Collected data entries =
>>>

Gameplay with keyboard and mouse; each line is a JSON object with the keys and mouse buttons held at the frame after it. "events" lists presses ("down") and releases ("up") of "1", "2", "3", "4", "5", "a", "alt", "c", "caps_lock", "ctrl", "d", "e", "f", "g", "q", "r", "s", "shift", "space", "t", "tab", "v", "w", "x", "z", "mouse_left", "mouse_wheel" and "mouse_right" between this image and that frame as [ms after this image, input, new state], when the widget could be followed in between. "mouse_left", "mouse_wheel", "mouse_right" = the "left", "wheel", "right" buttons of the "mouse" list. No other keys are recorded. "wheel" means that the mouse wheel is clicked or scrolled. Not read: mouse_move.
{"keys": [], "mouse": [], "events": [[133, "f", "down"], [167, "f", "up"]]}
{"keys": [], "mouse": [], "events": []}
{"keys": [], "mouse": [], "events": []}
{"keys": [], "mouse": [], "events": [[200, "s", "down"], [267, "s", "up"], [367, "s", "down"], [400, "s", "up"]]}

<<<

Instructions for the task =
Write out each record exactly, without addition or omission.

Answer box =
Gameplay with keyboard and mouse; each line is a JSON object with the keys and mouse buttons held at the frame after it. "events" lists presses ("down") and releases ("up") of "1", "2", "3", "4", "5", "a", "alt", "c", "caps_lock", "ctrl", "d", "e", "f", "g", "q", "r", "s", "shift", "space", "t", "tab", "v", "w", "x", "z", "mouse_left", "mouse_wheel" and "mouse_right" between this image and that frame as [ms after this image, input, new state], when the widget could be followed in between. "mouse_left", "mouse_wheel", "mouse_right" = the "left", "wheel", "right" buttons of the "mouse" list. No other keys are recorded. "wheel" means that the mouse wheel is clicked or scrolled. Not read: mouse_move.
{"keys": [], "mouse": [], "events": [[133, "f", "down"], [167, "f", "up"]]}
{"keys": [], "mouse": [], "events": []}
{"keys": [], "mouse": [], "events": []}
{"keys": [], "mouse": [], "events": [[200, "s", "down"], [267, "s", "up"], [367, "s", "down"], [400, "s", "up"]]}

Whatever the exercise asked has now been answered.